Reports claim that there are approximately 450,000 North Americans with MS, of which 30% to 45% potentially have an SPMS diagnosis. There is only one drug approved for SPMS in the U.S., but it carries a black-box warning and is not suitable for chronic use because of severe side effects.

“The SPMS market in North America could exceed $7-billion and represents an area of high unmet medical need,” he says.

In February 2013, Opexa inked an option and license agreement with Merck Serono valued at up to $220-million in milestone payments. Merck Serono, which already sells the MS drug, Rebif, can exercise its option at any time before and up to the completion of Opexa’s ongoing Phase 2b trial. If it exercises the option, Merck Serono would complete late-stage clinical development of Tcelna in exchange for worldwide rights to sell Tcelna, other than in Japan.

Opexa would be eligible for royalties ranging from 8% to 15% of annual net sales of Tcelna, with step-ups occurring when net sales exceed $500-million, $1-billion and $2-billion. In addition to the Japanese rights to Tcelna, Opexa also would retain certain manufacturing rights and rights to other disease indications off the T-cell platform.

Last month, Opexa reached its targeted enrollment of 180 SPMS patients in its Phase 2b Abili-T clinical trial at 35 sites in the U.S. and Canada. Each patient is receiving two annual courses of Tcelna treatment, consisting of five subcutaneous injections per year.

The trial’s primary efficacy outcome is the percentage of brain volume change, or atrophy, at 24 months. Top line data is expected in mid-2016. Opexa has received fast-track designation from the FDA for Tcelna in SPMS.

In an earlier study with more active RRMS patients, Tcelna demonstrated a 55% reduction in annualized relapse rate versus placebo, an 88% reduction in brain atrophy and a statistically significant improvement in disability of patients.
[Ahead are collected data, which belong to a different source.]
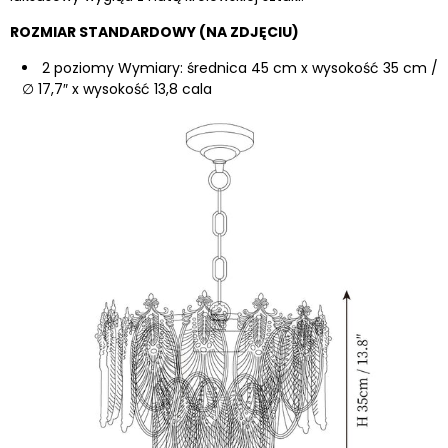
ROZMIAR STANDARDOWY (NA ZDJĘCIU)
2 poziomy Wymiary: średnica 45 cm x wysokość 35 cm /
∅ 17,7″ x wysokość
13,8
cala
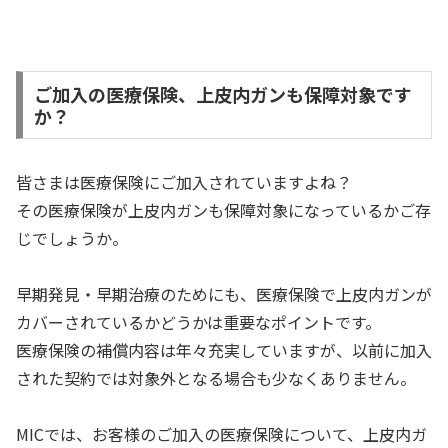
ご加入の医療保険、上皮内ガンも保障対象です
か？
皆さまは医療保険にご加入されていますよね？
その医療保険が上皮内ガンも保障対象になっているかご存
じでしょうか。
早期発見・早期治療のためにも、医療保険で上皮内ガンが
カバーされているかどうかは重要なポイントです。
医療保険の補償内容は年々充実していますが、以前に加入
された契約では対象外となる場合も少なくありません。
MICでは、お客様のご加入の医療保険について、上皮内ガ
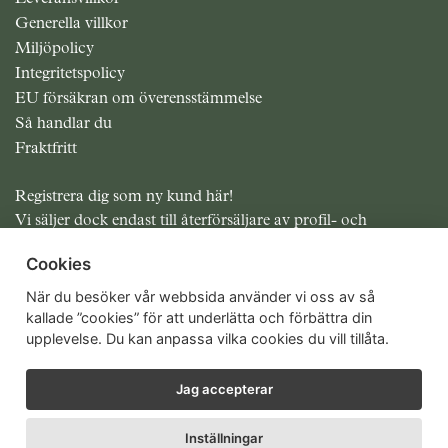
Generella villkor
Miljöpolicy
Integritetspolicy
EU försäkran om överensstämmelse
Så handlar du
Fraktfritt
Registrera dig som ny kund här!
Vi säljer dock endast till återförsäljare av profil- och
presentreklam.
Cookies
Alla priser exklusive moms
När du besöker vår webbsida använder vi oss av så
kallade ”cookies” för att underlätta och förbättra din
upplevelse. Du kan anpassa vilka cookies du vill tillåta.
Jag accepterar
Inställningar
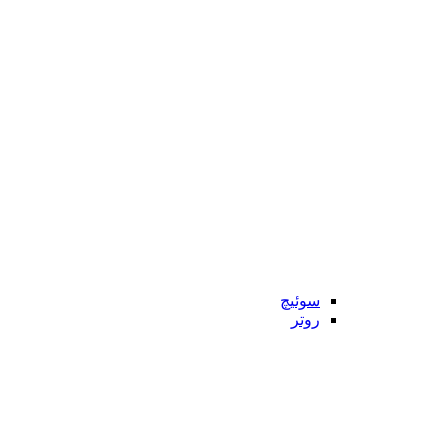
سوئیچ
روتر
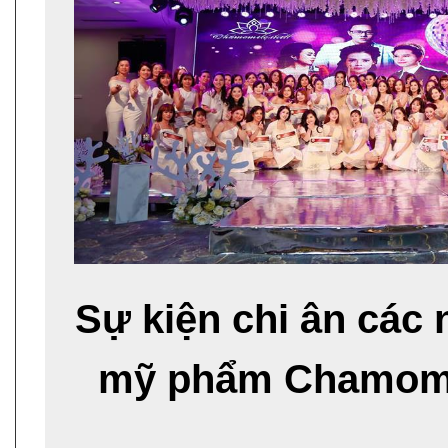
Sự kiện chi ân các 
mỹ phẩm Chamomil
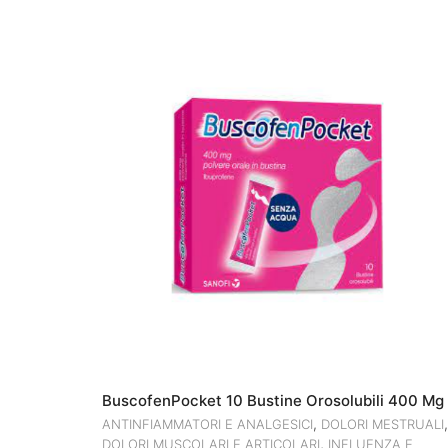
BuscofenPocket 10 Bustine Orosolubili 400 Mg
,
,
ANTINFIAMMATORI E ANALGESICI
DOLORI MESTRUALI
,
DOLORI MUSCOLARI E ARTICOLARI
INFLUENZA E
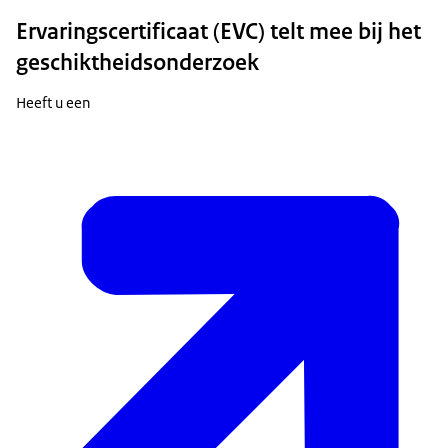
Ervaringscertificaat (EVC) telt mee bij het
geschiktheidsonderzoek
Heeft u een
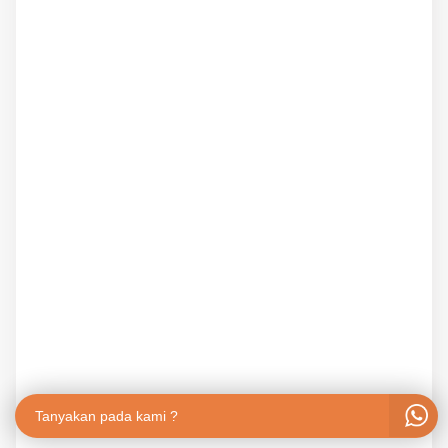
Tanyakan pada kami ?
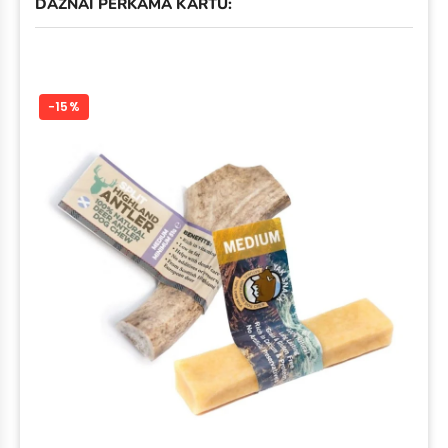
DAŽNAI PERKAMA KARTU:
−15%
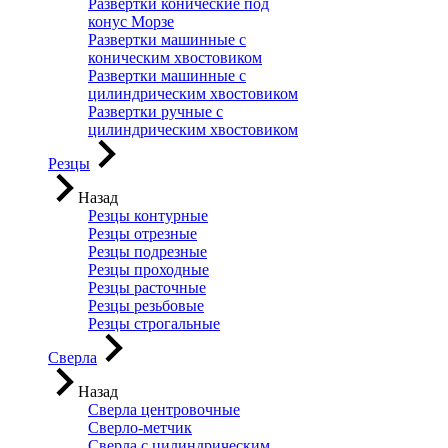
Развертки конические под
конус Морзе
Развертки машинные с
коническим хвостовиком
Развертки машинные с
цилиндрическим хвостовиком
Развертки ручные с
цилиндрическим хвостовиком
Резцы
Назад
Резцы контурные
Резцы отрезные
Резцы подрезные
Резцы проходные
Резцы расточные
Резцы резьбовые
Резцы строгальные
Сверла
Назад
Сверла центровочные
Сверло-метчик
Сверла с цилиндрическим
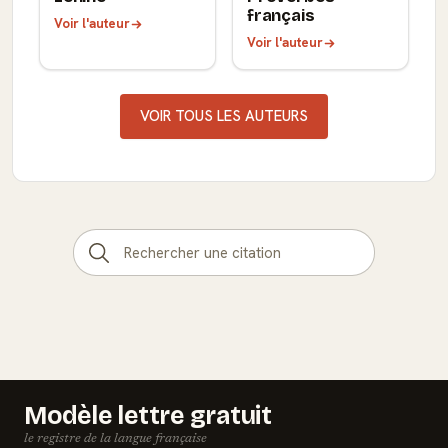
français
Voir l'auteur
Voir l'auteur
VOIR TOUS LES AUTEURS
Modèle lettre gratuit
le registre de la langue française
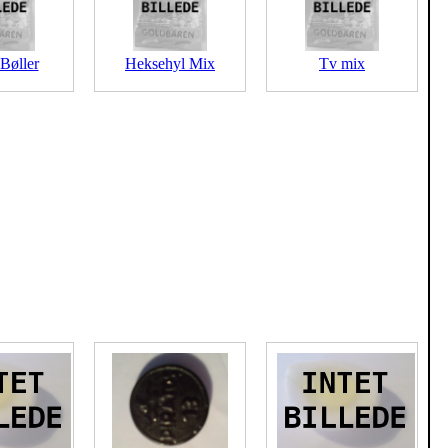
-Bøller
Heksehyl Mix
Tv mix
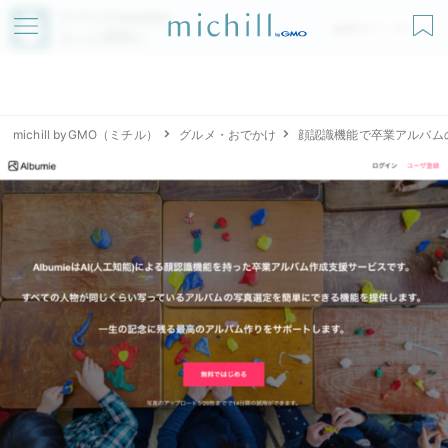
アプリでmichillが
無料ダウンロード
もっと便利に
michill byGMO（ミチル）
グルメ・おでかけ
顔認識機能で卒業アルバムの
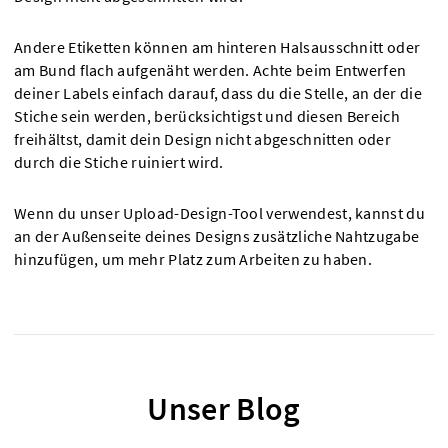
Andere Etiketten können am hinteren Halsausschnitt oder
am Bund flach aufgenäht werden. Achte beim Entwerfen
deiner Labels einfach darauf, dass du die Stelle, an der die
Stiche sein werden, berücksichtigst und diesen Bereich
freihältst, damit dein Design nicht abgeschnitten oder
durch die Stiche ruiniert wird.
Wenn du unser Upload-Design-Tool verwendest, kannst du
an der Außenseite deines Designs zusätzliche Nahtzugabe
hinzufügen, um mehr Platz zum Arbeiten zu haben.
Unser Blog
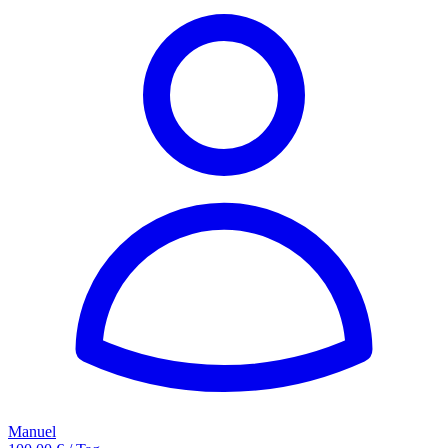
Manuel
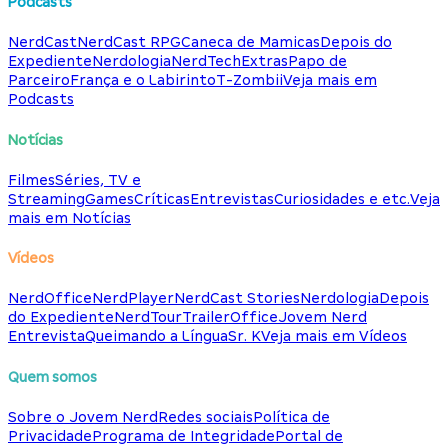
Podcasts
NerdCast
NerdCast RPG
Caneca de Mamicas
Depois do
Expediente
Nerdologia
NerdTech
Extras
Papo de
Parceiro
França e o Labirinto
T-Zombii
Veja mais em
Podcasts
Notícias
Filmes
Séries, TV e
Streaming
Games
Críticas
Entrevistas
Curiosidades e etc.
Veja
mais em Notícias
Vídeos
NerdOffice
NerdPlayer
NerdCast Stories
Nerdologia
Depois
do Expediente
NerdTour
TrailerOffice
Jovem Nerd
Entrevista
Queimando a Língua
Sr. K
Veja mais em Vídeos
Quem somos
Sobre o Jovem Nerd
Redes sociais
Política de
Privacidade
Programa de Integridade
Portal de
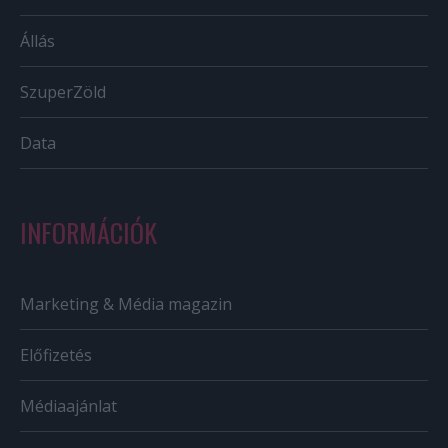
Állás
SzuperZöld
Data
INFORMÁCIÓK
Marketing & Média magazin
Előfizetés
Médiaajánlat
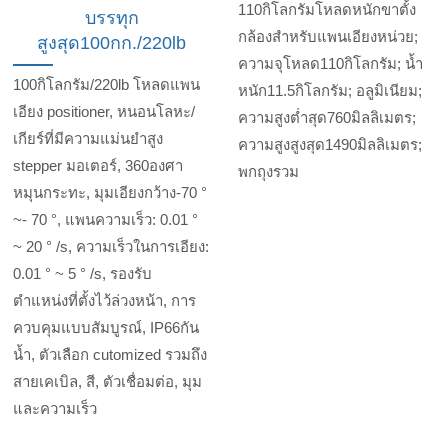
110กิโลกรัมโหลดหนักขาตั้ง
บรรทุก
กล้องสำหรับแพนเอียงหน่วย;
สูงสุด100กก./220lb
ความจุโหลด110กิโลกรัม; น้ำ
100กิโลกรัม/220lb โหลดแพน
หนัก11.5กิโลกรัม; อลูมิเนียม;
เอียง positioner, หนอนโลหะ/
ความสูงต่ำสุด760มิลลิเมตร;
เกียร์ที่มีความแม่นยำสูง
ความสูงสูงสุด1490มิลลิเมตร;
stepper มอเตอร์, 360องศา
พกถุงรวม
หมุนกระทะ, มุมเอียงกว้าง-70 °
~- 70 °, แพนความเร็ว: 0.01 °
~ 20 ° /s, ความเร็วในการเอียง:
0.01 ° ~ 5 ° /s, รองรับ
ตำแหน่งที่ตั้งไว้ล่วงหน้า, การ
ควบคุมแบบสัมบูรณ์, IP66กัน
น้ำ, ตัวเลือก cutomized รวมถึง
สายเคเบิล, สี, ตัวเชื่อมต่อ, มุม
และความเร็ว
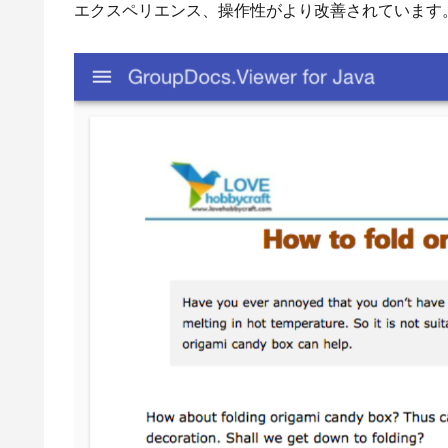
エクスペリエンス、操作性がより改善されています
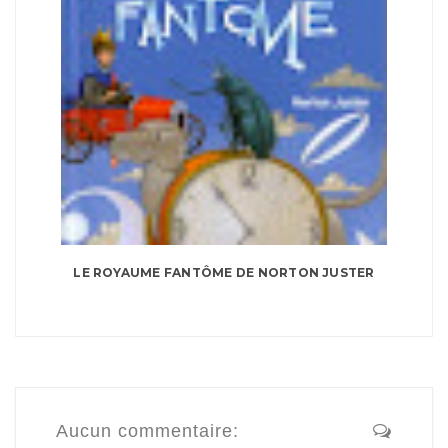
LE ROYAUME FANTÔME DE NORTON JUSTER
Aucun commentaire:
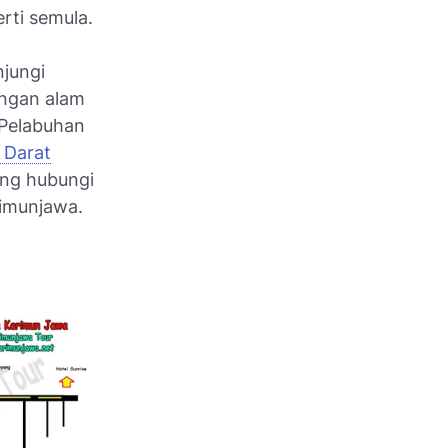
rti semula.
jungi
ngan alam
Pelabuhan
 Darat
ung hubungi
rimunjawa.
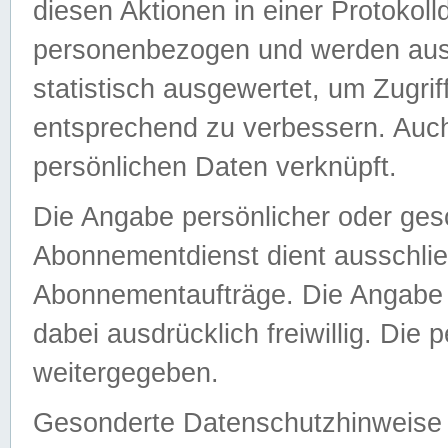
diesen Aktionen in einer Protokoll
personenbezogen und werden auss
statistisch ausgewertet, um Zugri
entsprechend zu verbessern. Auch
persönlichen Daten verknüpft.
Die Angabe persönlicher oder ges
Abonnementdienst dient ausschlie
Abonnementaufträge. Die Angabe d
dabei ausdrücklich freiwillig. Die
weitergegeben.
Gesonderte Datenschutzhinweise s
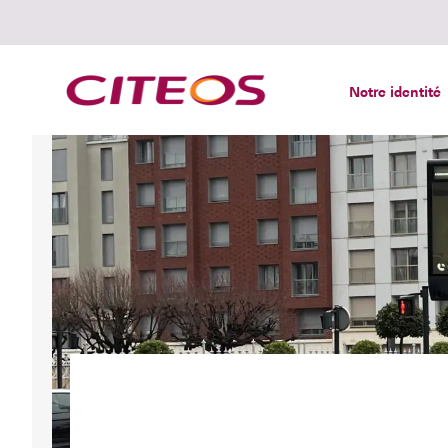
Notre identité
Rechercher :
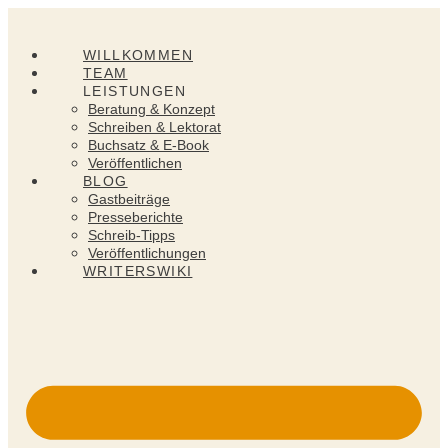
Zum
Inhalt
springen
WILLKOMMEN
TEAM
LEISTUNGEN
Beratung & Konzept
Schreiben & Lektorat
Buchsatz & E-Book
Veröffentlichen
BLOG
Gastbeiträge
Presseberichte
Schreib-Tipps
Veröffentlichungen
WRITERSWIKI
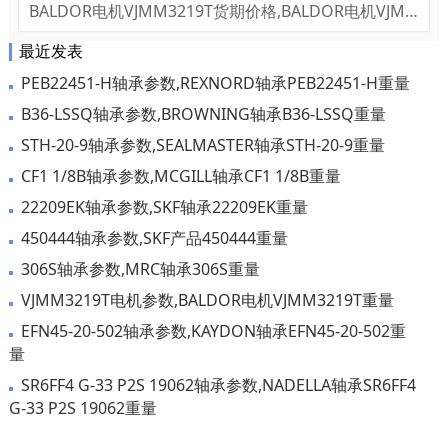
BALDOR电机VJMM3219T货期价格,BALDOR电机VJM
M3219T...
最近发表
PEB22451-H轴承参数,REXNORD轴承PEB22451-H重量
B36-LSSQ轴承参数,BROWNING轴承B36-LSSQ重量
STH-20-9轴承参数,SEALMASTER轴承STH-20-9重量
CF1 1/8B轴承参数,MCGILL轴承CF1 1/8B重量
22209EK轴承参数,SKF轴承22209EK重量
450444轴承参数,SKF产品450444重量
306S轴承参数,MRC轴承306S重量
VJMM3219T电机参数,BALDOR电机VJMM3219T重量
EFN45-20-502轴承参数,KAYDON轴承EFN45-20-502重
量
SR6FF4 G-33 P2S 19062轴承参数,NADELLA轴承SR6FF4
G-33 P2S 19062重量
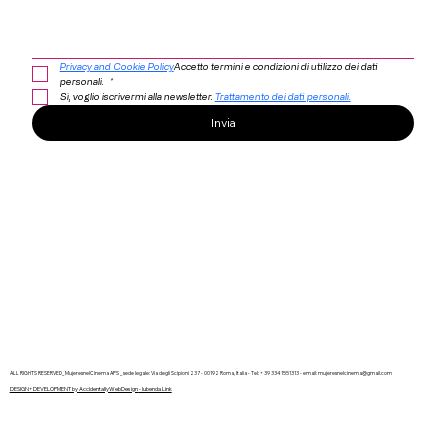
Privacy and Cookie Policy
Accetto termini e condizioni di utilizzo dei dati 
personali. 
*
Sì, voglio iscrivermi alla newsletter. 
Trattamento dei dati personali.
Invia
ALL RIGHTS RESERVED_ MujeresnelCinema APS _ sede legale: Via degli Scipioni 237 - 00192 Roma, Italia - Tel: + 39 334 1551313 -
email:
mujeresnelcinema@gmail.com
DESIGN+DEVELOPMENT by AccidentallyWebDesign
- Iubenda Link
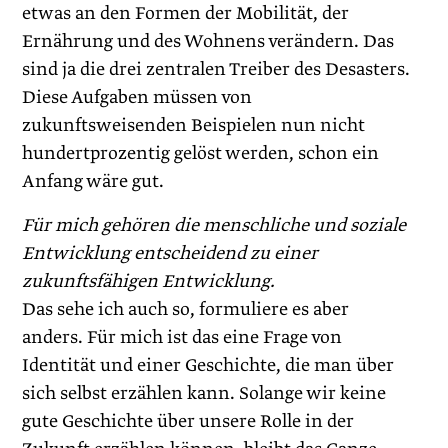
etwas an den Formen der Mobilität, der
Ernährung und des Wohnens verändern. Das
sind ja die drei zentralen Treiber des Desasters.
Diese Aufgaben müssen von
zukunftsweisenden Beispielen nun nicht
hundertprozentig gelöst werden, schon ein
Anfang wäre gut.
Für mich gehören die menschliche und ­soziale
Entwicklung entscheidend zu einer
zukunftsfähigen Entwicklung.
Das sehe ich auch so, formuliere es aber
anders. Für mich ist das eine Frage von
Identität und einer Geschichte, die man über
sich selbst erzählen kann. Solange wir keine
gute Geschichte über unsere Rolle in der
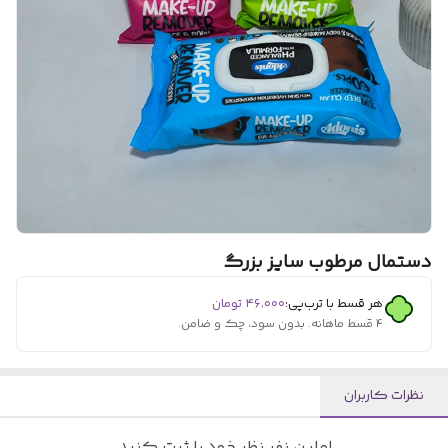
دستمال مرطوب سایز بزرگ
هر قسط با ترب‌پی:
۴۶٬۰۰۰
تومان
۴ قسط ماهانه. بدون سود، چک و ضامن.
نظرات کاربران
اولین نفر نظر خود را ثبت کنید.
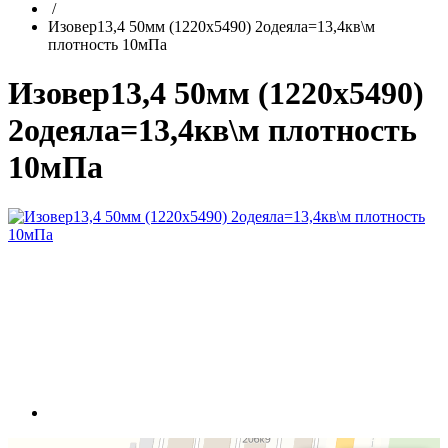
/
Изовер13,4 50мм (1220х5490) 2одеяла=13,4кв\м
плотность 10мПа
Изовер13,4 50мм (1220х5490)
2одеяла=13,4кв\м плотность
10мПа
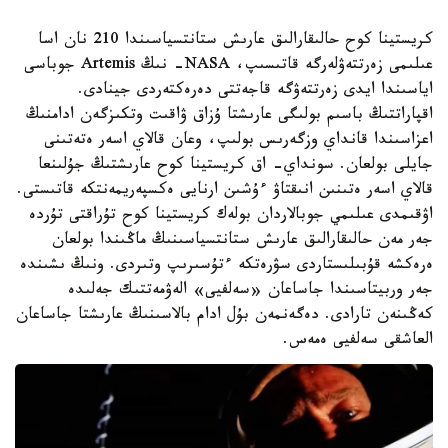
كريستينا كوح حالىقارالىق عارىش ستانتسياسىندا 210 نان اسا
عىلىمى زەرتتەۋلەرگە قاتىسىپ، NASA- نىڭ Artemis جوباسى
اياسىندا ايدى زەرتتەۋگە قاجەتتى دەرەكتەردى جينادى.
اقپاراتتىڭ باسىم بولىگى عارىشتا ۇزاق ۋاقىت وتكىزگەن ادامنىڭ
اعزاسىندا قانداي وزگەرىس بولىپ، وعان قالاي اسەر ەتەتىنى
جايلى بولعان. سونداي- اق كريستينا كوح عارىشتىڭ جۇلىنعا
قالاي اسەر ەتىنىن انىقتاۋ ءۇشىن ارنايى ەكسپەريمەنتكە قاتىستى.
اۋقىمدى عىلىمي جوبالاردان بولەك كريستينا كوح تۇراقتى تۇردە
جەر مەن حالىقارالىق عارىش ستانتسياسىنىڭ ماڭىندا بولعان
ەرەكشە قۇبىلىستاردى سۋرەتكە ءتۇسىرىپ وتىردى. ونىڭ ىشىندە
جەر وربيتاسىندا جاساعان «سەلفيى» الەۋمەتتىك جەلىدە
كەڭىنەن تارادى. دەگەنمەن بۇل ادام بالاسىنىڭ عارىشتا جاساعان
العاشقى سەلفيى ەمەس.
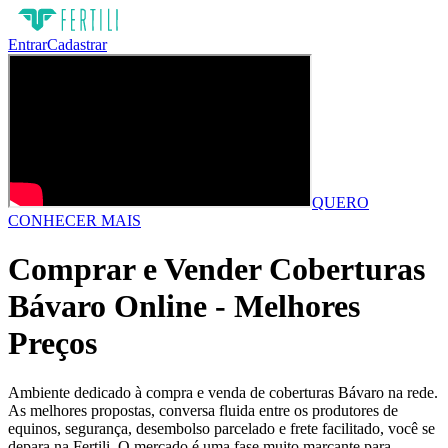
Entrar
Cadastrar
QUERO
CONHECER MAIS
Comprar e Vender Coberturas
Bávaro Online - Melhores
Preços
Ambiente dedicado à compra e venda de coberturas Bávaro na rede.
As melhores propostas, conversa fluida entre os produtores de
equinos, segurança, desembolso parcelado e frete facilitado, você se
depara na Fertili. O mercado é uma fase muito marcante para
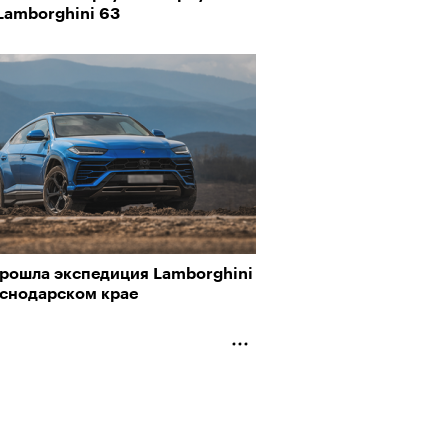
Lamborghini 63
прошла экспедиция Lamborghini
аснодарском крае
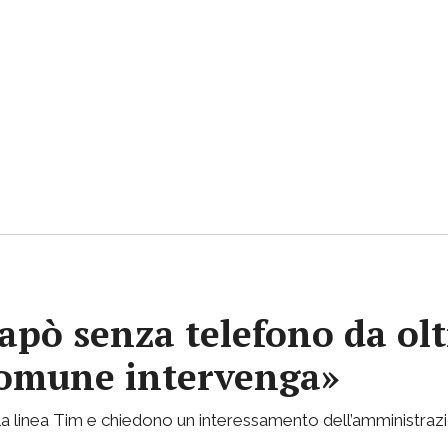
apò senza telefono da olt
 Comune intervenga»
lla linea Tim e chiedono un interessamento dell’amministraz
Mr. Warma says that, in a separate open label study of SPMS patients, 80% of patients treated with Tcelna showed no further disease progression following two years of treatment.

“After these studies were completed and we had analyzed all the data, we were considering a Phase 3 study in RRMS or a Phase 2b study in SPMS,” he recalls.

“A lot of people were encouraging us to continue development in SPMS because of the unmet medical need and because the scientific evidence of Tcelna’s mechanism of action was very encouraging. So if we can differentiate ourselves in SPMS, it would be an outstanding development for patients and a huge score for the company.”